[Stored items]
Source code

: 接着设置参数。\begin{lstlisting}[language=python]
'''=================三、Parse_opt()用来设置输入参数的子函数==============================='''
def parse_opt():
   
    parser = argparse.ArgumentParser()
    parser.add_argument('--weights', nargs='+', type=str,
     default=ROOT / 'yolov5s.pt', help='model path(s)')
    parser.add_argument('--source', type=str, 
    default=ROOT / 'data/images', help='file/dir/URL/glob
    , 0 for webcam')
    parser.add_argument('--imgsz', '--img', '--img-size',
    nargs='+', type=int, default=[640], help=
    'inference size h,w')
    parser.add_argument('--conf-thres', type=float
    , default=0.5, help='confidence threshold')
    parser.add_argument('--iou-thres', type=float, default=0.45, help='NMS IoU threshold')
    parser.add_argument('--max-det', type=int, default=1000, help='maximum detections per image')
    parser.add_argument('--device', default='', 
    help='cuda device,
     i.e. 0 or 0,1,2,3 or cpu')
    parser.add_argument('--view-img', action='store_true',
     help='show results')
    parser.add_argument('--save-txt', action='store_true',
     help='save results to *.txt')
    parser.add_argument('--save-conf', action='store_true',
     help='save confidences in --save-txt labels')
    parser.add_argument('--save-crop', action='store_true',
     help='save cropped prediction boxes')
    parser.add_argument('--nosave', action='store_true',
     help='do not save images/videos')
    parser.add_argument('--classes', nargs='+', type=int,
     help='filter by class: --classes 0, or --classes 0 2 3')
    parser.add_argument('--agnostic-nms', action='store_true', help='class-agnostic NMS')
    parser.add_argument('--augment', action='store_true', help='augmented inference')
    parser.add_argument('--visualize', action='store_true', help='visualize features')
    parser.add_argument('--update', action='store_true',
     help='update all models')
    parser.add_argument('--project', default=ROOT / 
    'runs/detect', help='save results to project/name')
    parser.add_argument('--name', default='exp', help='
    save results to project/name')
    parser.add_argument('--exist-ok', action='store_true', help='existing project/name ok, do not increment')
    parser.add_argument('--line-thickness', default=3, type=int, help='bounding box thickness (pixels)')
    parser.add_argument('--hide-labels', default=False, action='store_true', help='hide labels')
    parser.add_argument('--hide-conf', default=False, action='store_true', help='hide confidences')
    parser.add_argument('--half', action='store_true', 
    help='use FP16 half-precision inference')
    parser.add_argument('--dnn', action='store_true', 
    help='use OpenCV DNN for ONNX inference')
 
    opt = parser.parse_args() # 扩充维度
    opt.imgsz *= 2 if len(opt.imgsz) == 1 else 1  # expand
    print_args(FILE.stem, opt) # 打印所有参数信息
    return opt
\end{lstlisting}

* [Work item] Nothing except a number is needed: how many lines of the entries contain the word "nargs"?

* [Response to this task] 3